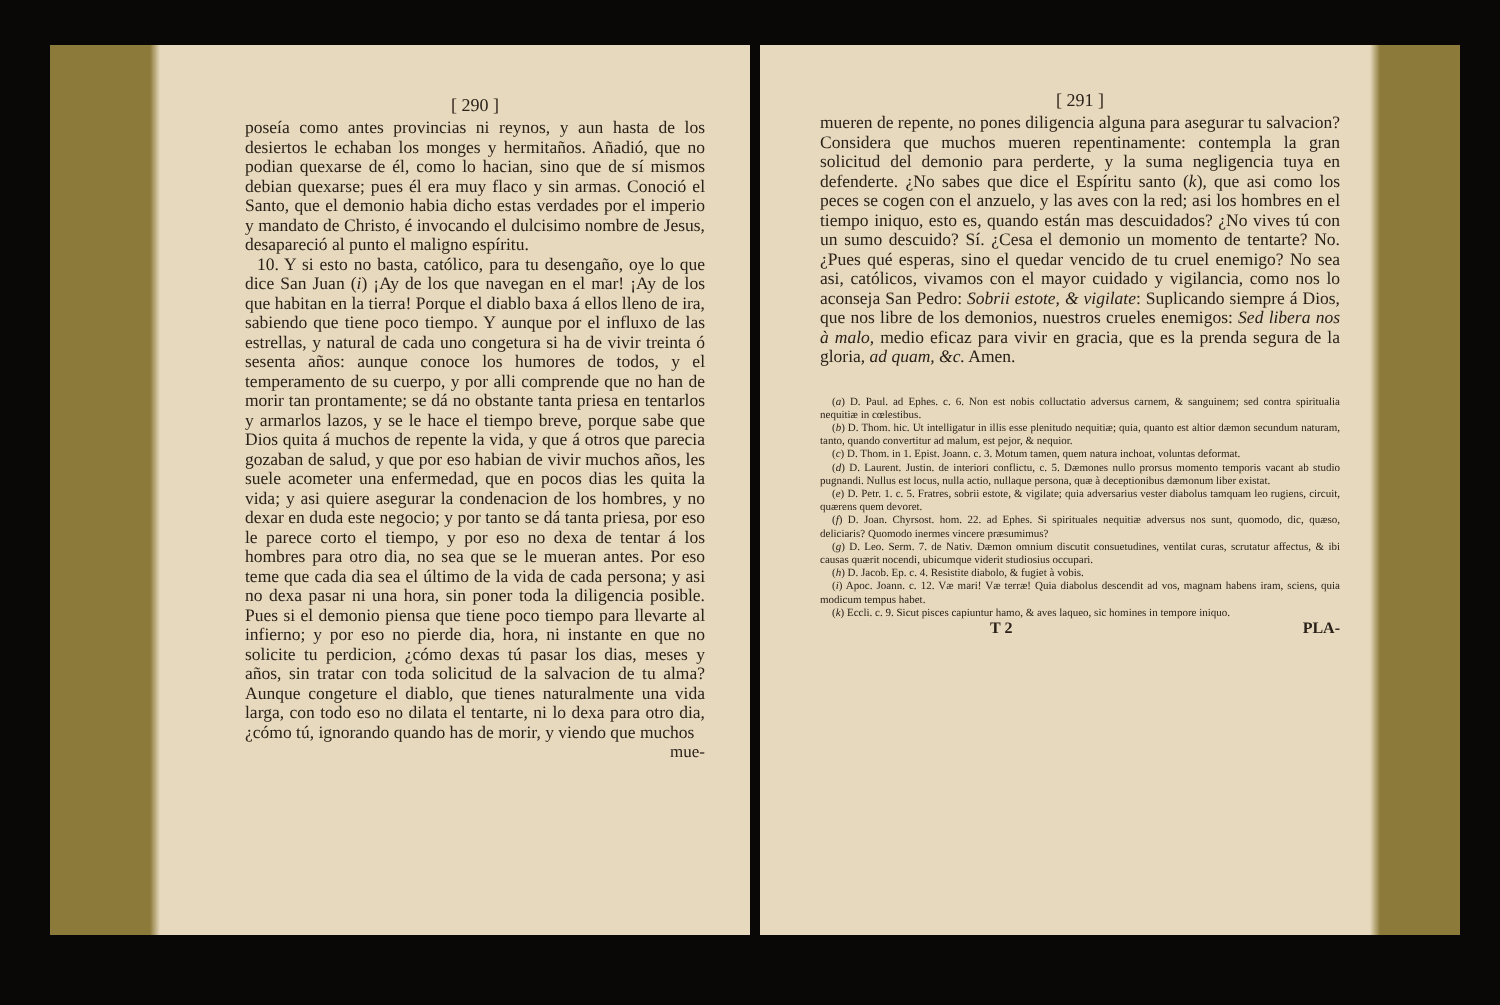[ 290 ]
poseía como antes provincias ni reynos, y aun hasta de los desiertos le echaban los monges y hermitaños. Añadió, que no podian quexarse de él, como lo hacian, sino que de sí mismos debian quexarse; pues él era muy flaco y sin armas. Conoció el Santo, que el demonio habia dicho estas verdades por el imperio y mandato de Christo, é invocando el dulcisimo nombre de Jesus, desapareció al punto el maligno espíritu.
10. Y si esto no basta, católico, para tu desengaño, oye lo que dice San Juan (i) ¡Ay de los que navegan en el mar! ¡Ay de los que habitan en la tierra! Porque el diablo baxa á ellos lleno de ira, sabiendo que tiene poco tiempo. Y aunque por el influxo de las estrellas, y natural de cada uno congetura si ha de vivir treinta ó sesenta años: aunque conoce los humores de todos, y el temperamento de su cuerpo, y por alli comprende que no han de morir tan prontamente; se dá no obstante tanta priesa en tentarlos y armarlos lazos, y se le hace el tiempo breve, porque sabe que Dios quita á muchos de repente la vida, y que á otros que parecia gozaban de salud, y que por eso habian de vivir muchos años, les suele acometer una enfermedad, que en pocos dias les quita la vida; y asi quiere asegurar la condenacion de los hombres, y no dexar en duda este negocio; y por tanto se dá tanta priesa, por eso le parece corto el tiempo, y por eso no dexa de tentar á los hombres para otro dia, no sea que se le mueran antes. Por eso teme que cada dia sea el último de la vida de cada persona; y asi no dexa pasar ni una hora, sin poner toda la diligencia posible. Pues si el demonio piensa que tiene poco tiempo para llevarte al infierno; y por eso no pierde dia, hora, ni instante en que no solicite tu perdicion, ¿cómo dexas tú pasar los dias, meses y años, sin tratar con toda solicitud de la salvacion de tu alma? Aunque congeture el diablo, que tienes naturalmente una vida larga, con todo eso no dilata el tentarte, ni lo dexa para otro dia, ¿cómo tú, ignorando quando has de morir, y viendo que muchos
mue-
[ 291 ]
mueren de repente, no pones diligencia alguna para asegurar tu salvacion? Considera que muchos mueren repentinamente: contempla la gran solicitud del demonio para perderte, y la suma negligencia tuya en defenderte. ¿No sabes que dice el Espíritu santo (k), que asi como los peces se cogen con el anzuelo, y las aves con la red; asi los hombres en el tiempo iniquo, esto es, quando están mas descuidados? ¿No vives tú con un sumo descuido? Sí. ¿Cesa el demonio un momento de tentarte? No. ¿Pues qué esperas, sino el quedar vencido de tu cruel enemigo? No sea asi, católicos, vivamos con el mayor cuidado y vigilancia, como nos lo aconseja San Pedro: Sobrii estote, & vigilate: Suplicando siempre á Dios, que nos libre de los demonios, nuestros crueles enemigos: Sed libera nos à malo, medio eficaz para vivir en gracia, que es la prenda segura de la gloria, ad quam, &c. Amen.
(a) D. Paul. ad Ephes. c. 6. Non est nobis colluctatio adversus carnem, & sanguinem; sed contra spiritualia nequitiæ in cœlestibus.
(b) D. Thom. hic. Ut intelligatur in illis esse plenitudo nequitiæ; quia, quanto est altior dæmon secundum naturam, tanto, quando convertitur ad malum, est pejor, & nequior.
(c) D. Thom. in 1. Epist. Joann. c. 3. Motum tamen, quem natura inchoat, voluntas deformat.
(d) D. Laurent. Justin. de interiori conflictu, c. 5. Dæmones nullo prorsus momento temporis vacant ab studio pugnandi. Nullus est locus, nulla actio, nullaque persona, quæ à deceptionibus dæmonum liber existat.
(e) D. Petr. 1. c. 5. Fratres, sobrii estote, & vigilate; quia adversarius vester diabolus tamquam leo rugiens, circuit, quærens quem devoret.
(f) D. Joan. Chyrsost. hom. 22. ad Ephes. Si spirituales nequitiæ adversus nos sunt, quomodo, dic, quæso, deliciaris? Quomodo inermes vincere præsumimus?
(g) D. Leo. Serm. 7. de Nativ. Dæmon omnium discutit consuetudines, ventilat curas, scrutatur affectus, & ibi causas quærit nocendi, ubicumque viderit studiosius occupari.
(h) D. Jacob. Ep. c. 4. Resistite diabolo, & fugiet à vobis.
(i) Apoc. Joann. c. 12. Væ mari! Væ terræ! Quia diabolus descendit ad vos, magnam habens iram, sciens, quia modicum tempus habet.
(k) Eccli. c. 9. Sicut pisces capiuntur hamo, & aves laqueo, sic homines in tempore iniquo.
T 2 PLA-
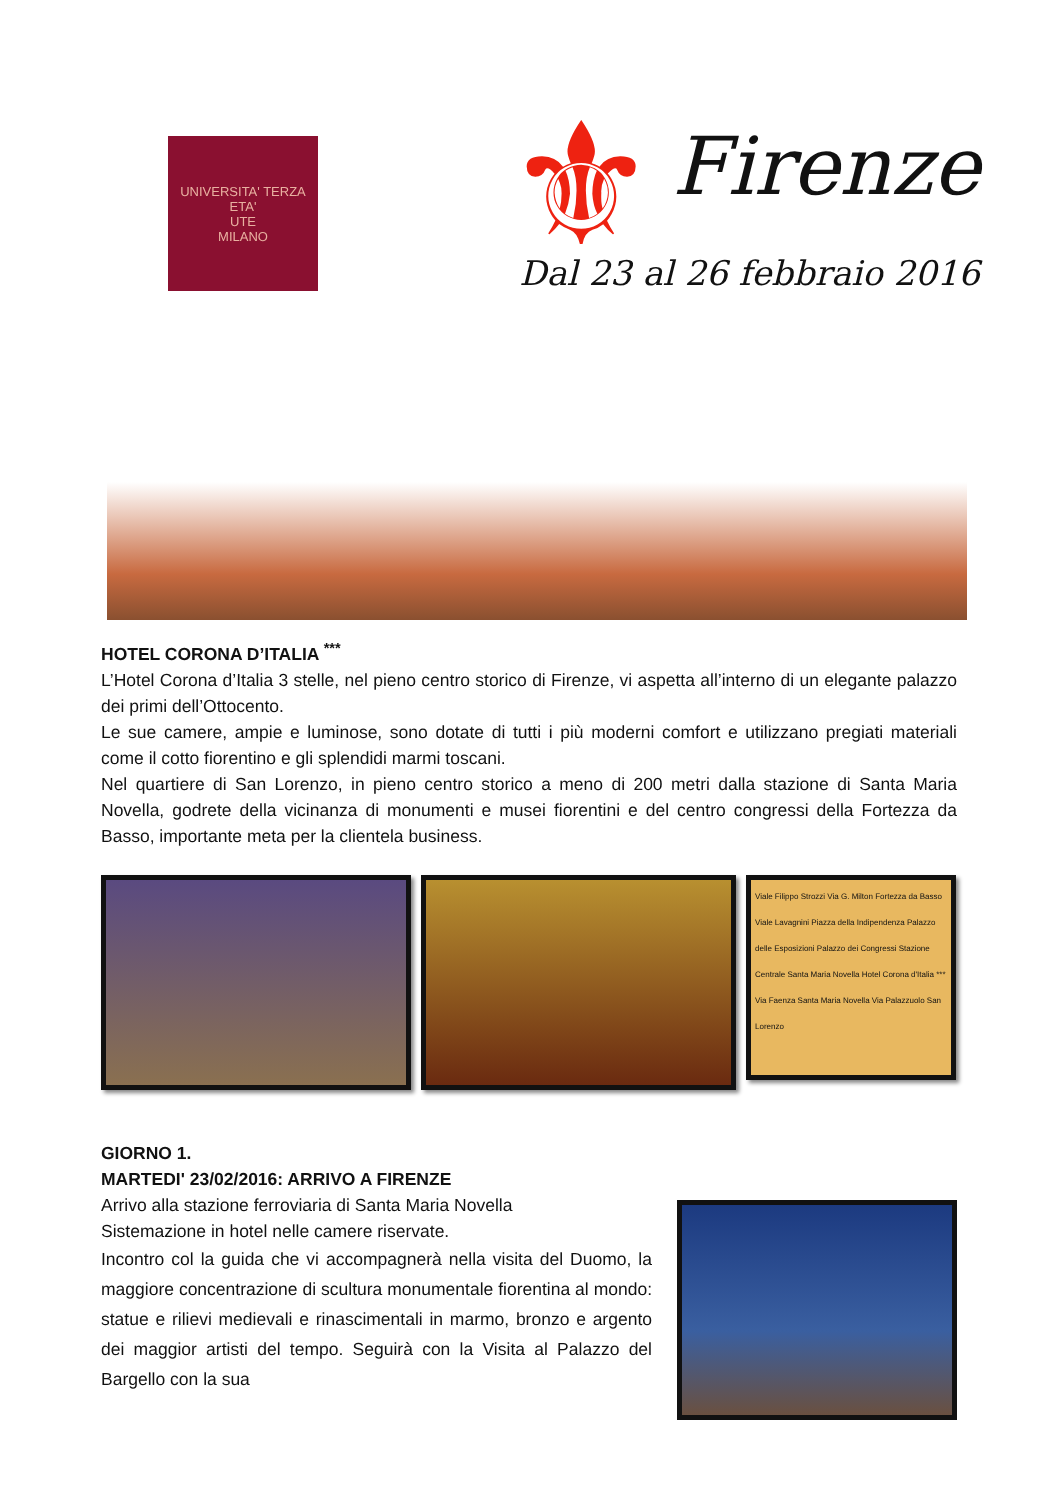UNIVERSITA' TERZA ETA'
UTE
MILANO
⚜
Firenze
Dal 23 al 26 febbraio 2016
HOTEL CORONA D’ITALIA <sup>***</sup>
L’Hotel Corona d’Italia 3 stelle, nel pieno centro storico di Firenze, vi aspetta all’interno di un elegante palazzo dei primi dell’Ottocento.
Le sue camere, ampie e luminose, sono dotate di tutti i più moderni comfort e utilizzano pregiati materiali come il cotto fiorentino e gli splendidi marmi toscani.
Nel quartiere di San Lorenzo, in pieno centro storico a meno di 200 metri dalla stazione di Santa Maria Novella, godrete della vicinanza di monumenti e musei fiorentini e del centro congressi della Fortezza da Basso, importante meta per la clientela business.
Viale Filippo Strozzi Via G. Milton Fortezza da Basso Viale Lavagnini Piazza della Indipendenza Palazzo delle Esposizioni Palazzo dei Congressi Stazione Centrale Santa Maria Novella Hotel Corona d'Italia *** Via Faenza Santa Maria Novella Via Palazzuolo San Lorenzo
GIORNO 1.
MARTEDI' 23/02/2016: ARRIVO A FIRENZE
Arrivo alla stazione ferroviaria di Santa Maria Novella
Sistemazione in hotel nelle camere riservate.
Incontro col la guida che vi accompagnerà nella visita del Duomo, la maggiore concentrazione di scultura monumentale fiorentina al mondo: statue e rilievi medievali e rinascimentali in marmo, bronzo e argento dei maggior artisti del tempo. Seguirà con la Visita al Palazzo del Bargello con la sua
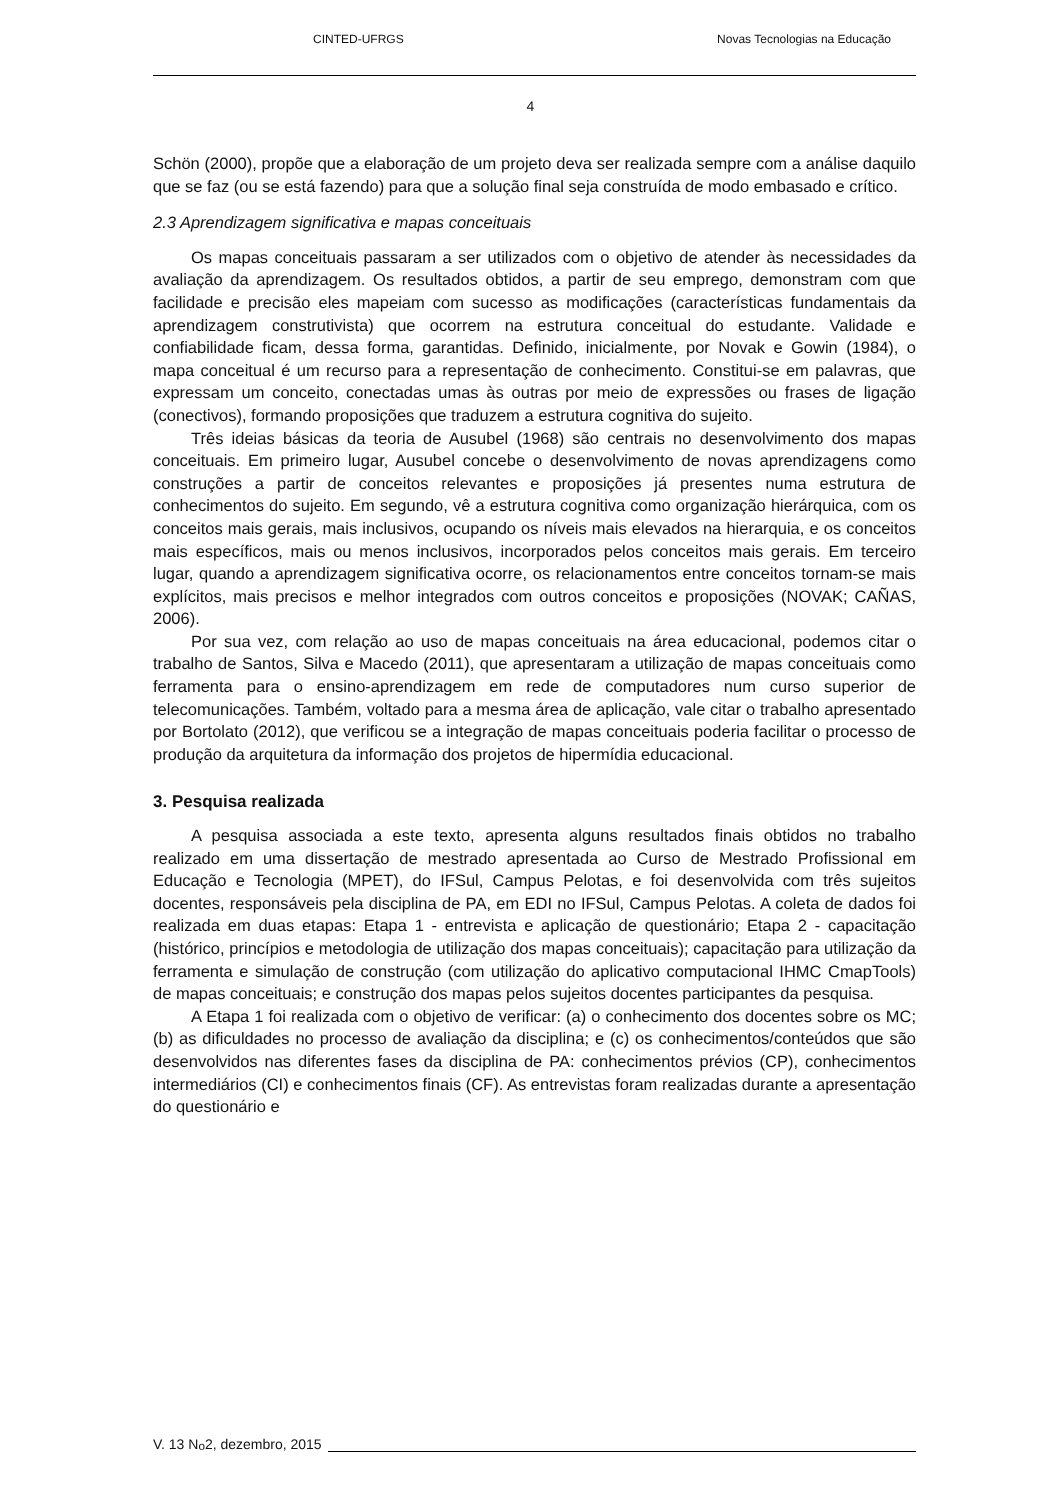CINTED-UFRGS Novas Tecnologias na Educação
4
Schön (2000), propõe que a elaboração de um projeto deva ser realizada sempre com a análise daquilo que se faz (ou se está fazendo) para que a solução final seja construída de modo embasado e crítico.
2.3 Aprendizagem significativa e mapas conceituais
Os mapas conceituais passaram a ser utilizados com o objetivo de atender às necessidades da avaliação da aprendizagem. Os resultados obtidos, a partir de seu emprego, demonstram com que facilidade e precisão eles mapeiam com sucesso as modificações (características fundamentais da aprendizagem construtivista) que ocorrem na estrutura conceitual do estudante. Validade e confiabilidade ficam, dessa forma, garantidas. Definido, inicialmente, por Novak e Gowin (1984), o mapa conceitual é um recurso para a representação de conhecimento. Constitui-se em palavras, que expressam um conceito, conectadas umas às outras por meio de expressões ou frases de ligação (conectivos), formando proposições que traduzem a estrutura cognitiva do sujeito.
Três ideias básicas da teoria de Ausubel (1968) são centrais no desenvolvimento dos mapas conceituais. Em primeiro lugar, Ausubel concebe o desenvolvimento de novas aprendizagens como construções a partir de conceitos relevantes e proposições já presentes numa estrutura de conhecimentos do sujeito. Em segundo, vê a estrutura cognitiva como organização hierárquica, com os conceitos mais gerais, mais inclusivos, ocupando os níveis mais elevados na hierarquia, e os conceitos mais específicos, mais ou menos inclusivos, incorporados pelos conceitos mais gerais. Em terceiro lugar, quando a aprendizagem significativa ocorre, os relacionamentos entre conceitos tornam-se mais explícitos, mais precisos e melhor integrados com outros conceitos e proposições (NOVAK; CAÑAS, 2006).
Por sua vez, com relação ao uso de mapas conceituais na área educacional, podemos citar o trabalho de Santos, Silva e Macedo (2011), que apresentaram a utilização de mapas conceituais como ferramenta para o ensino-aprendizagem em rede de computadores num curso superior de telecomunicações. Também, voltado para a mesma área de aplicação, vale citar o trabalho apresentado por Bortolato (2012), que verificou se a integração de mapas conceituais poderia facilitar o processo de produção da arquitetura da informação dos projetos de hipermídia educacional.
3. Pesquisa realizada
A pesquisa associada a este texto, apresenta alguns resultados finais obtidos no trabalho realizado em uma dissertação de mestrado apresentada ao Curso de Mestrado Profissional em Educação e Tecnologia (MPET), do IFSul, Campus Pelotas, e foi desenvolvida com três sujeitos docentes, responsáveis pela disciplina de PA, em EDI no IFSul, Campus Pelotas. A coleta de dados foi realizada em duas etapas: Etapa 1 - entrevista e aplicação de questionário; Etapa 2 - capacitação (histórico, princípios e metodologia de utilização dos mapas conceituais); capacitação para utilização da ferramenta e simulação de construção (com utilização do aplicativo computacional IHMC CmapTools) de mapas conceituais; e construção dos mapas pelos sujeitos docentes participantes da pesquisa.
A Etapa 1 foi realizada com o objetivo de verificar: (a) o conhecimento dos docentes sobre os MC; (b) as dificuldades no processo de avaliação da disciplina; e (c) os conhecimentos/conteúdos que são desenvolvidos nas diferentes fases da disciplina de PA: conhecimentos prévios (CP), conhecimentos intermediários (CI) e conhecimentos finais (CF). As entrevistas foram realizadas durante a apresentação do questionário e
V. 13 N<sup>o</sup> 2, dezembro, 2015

====================

→ Exercise objective
Report how many lines of the entries above contain "Maria", and give no other output.

→ Answer to this problem
3